Tell me about my problems, dear sir. I said I was feeling depressed. He said this was a result of narcissism. I said the anxiety was bubbling over. He said I was justifying my state through circumstances, a typical move he hears all the time. I say I don’t need drugs. He says I should get on them cause whatever I’m doing isn’t working. I say I need to change my environment. He says… See: narcissism.
Pabst Blue Ribbon. It’s supposedly a hipster beer, whatever that means. It’s a god damn good beer. Best cheap beer you can buy. 6% alcohol content. American (not that I give a shit). And it doesn’t taste like absolute shit. I actually enjoy drinking it, and would almost prefer it to any beer. Except, not really. I’m waiting for the sedation to kick in. The god damn ethonol, it’s pumping through my veins, through my cerebrum. I can feel it. It’s mind numbing. It’s euphoric, like a dose of ecstasy in a spat of dew, I like it and it rejuvenates, but only briefly before it begins working its anesthetic magic on my mind. God damnit its nice. Alcohol, my illustrious lover of long lappings. Lappings that span many a night. Me and her. The alcohol and my brain. Fucking and sucking until they’re exhausted and elated and dumb and happy all at the same time.
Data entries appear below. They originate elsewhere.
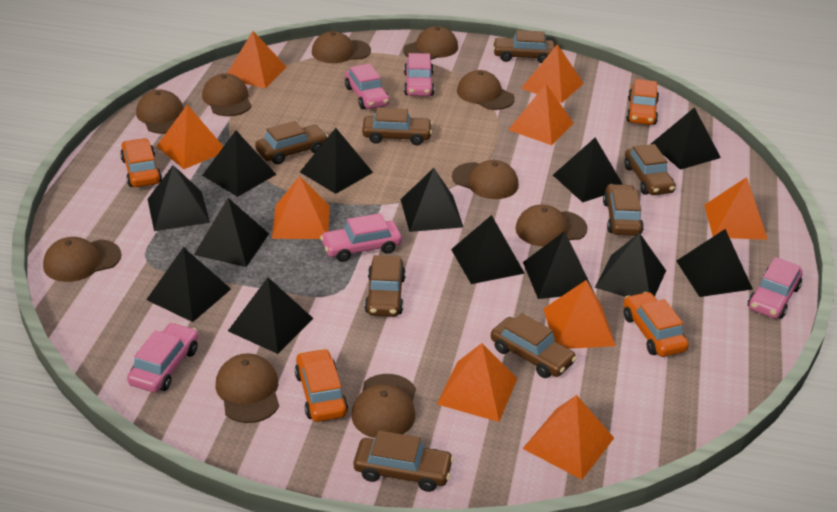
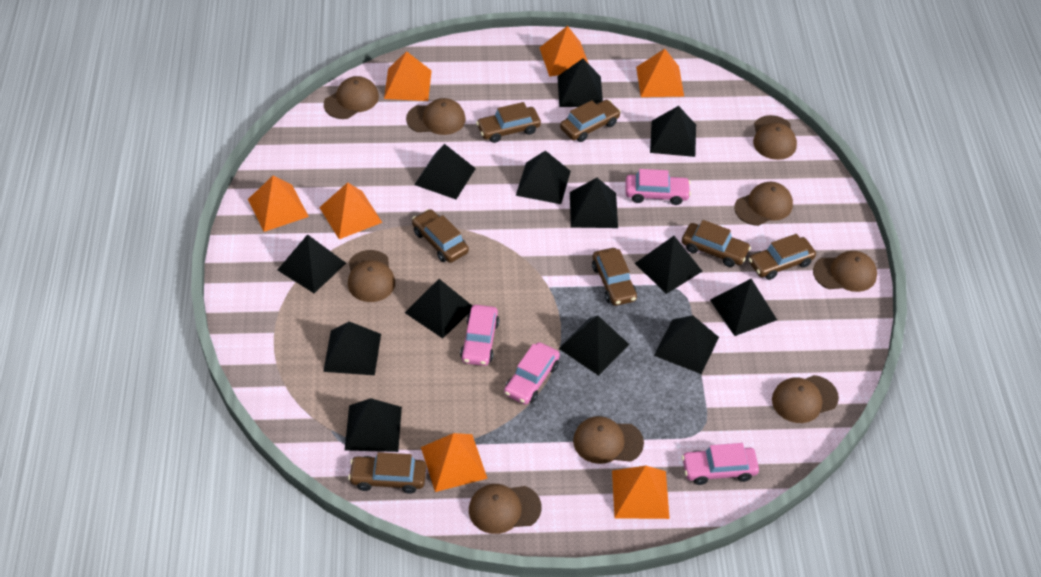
brown cap: [43,237,121,282] [136,90,184,134] [202,73,252,116] [216,353,279,423] [312,31,371,63] [351,374,416,438] [403,26,458,60] [452,160,519,199] [457,70,515,110] [515,205,588,247] = 10 -> [324,76,379,119] [348,250,395,302] [406,98,466,135] [469,484,542,534] [573,416,644,464] [734,182,793,226] [753,115,797,160] [772,375,839,423] [813,251,877,292] = 9
brown car: [255,121,328,164] [354,430,454,492] [362,108,433,145] [364,255,406,317] [491,313,577,378] [493,30,555,63] [603,184,644,236] [624,144,676,195] = 8 -> [348,452,426,494] [412,209,469,263] [476,102,541,143] [560,100,621,142] [592,248,637,306] [682,220,751,267] [749,234,816,280] = 7
orange car: [120,138,162,187] [295,349,348,422] [623,292,689,357] [626,79,659,125] = 4 -> none = 0
orange pyramid: [156,105,224,169] [227,31,286,89] [272,176,330,239] [437,343,518,422] [508,84,573,145] [521,44,584,103] [522,395,614,480] [543,280,616,349] [704,177,768,240] = 9 -> [248,176,309,232] [319,182,383,239] [384,51,431,101] [421,433,488,492] [539,26,589,77] [612,466,670,519] [636,49,684,97] = 7
pink car: [127,323,198,393] [320,213,402,262] [345,64,390,109] [404,53,434,96] [748,257,803,319] = 5 -> [460,305,499,366] [504,342,560,405] [625,169,691,205] [682,443,759,485] = 4

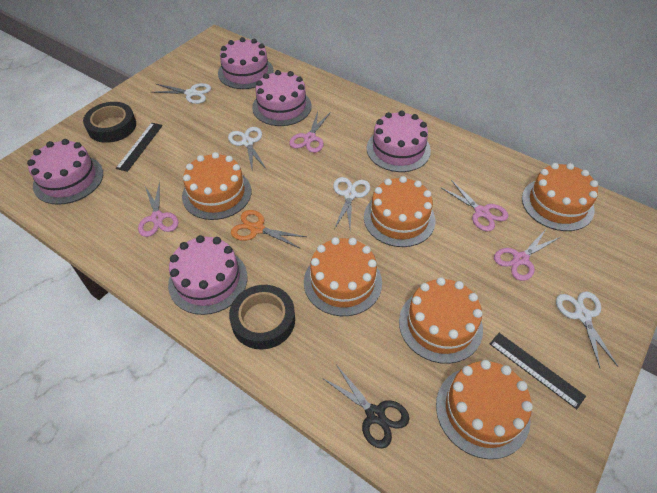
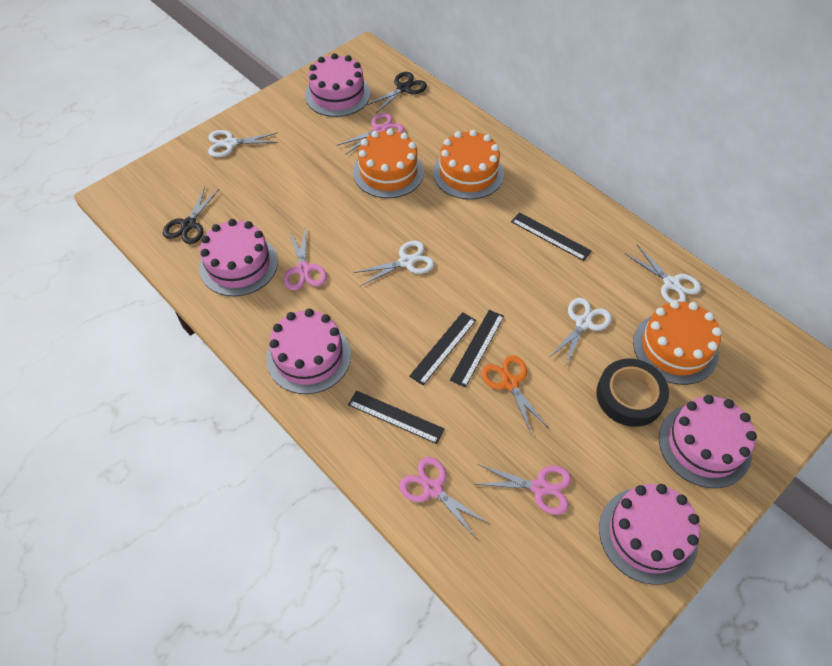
black ruler: [116,123,163,172] [490,333,586,409] = 2 -> [348,391,445,444] [409,312,476,385] [450,310,504,387] [511,212,592,261] = 4
black scissors: [322,366,409,449] = 1 -> [163,186,219,244] [367,72,427,113] = 2
black tape: [83,102,136,143] [229,285,295,350] = 2 -> [596,359,669,427] = 1
orange cake: [182,152,251,220] [304,237,382,316] [364,176,436,247] [399,277,483,364] [436,360,533,459] [522,163,598,231] = 6 -> [353,128,424,198] [433,130,504,200] [633,300,722,385] = 3

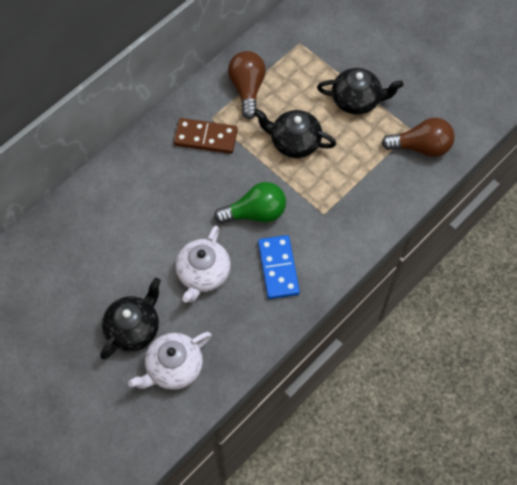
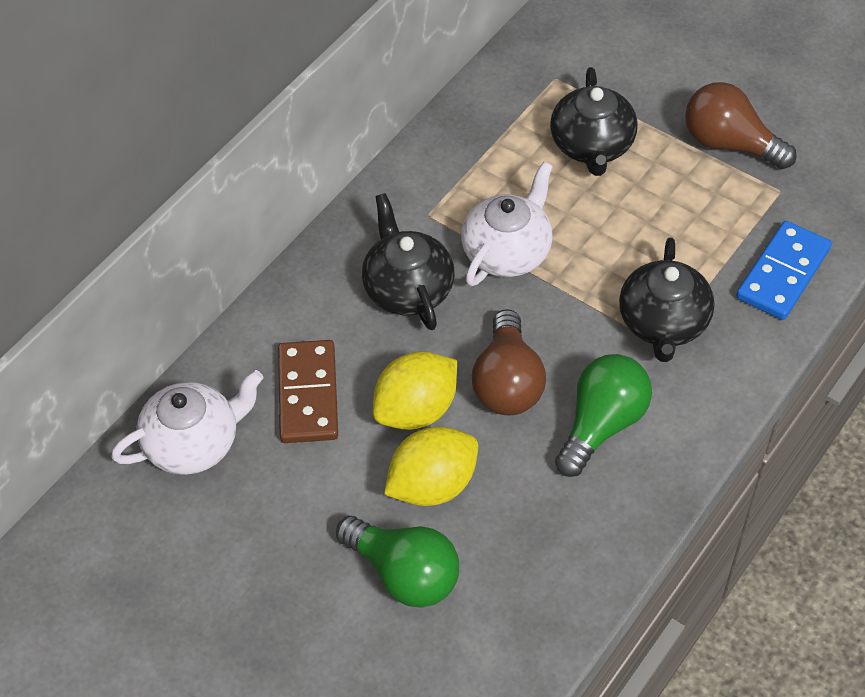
green light bulb: [214,182,286,224] = 1 -> [336,516,459,608] [555,354,652,477] = 2
yellow lemon: none = 0 -> [373,352,457,430] [384,426,478,506] = 2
I haven’t gotten this much rawness out in a long time. Maybe it’s the fatigue, the sheer exhaustion that raped my inhibitions into a timid, meek, pathetic excuse for a censor. Either way. It’s nice. fuck you.
So upon leaving the exam I drove directly to the closest beer store and picked up a twelve pack. Minutes later I stripped my clothes off and began drinking, in my bed, with massive gulps, like the alcohol contained oxygen for my soul.
To my fellow zombies peering into web space: Stare at those images, yea, stare at them for hours, obsess over them, tell yourself you aren’t pretty enough, you aren’t good enough, then throw up, throw up the nausea that plagues your past time, your internet past time that thrusts and throbs itself over these images of warped wonder. The perfection doesn’t exist, but that doesn’t keep us from imagining it does.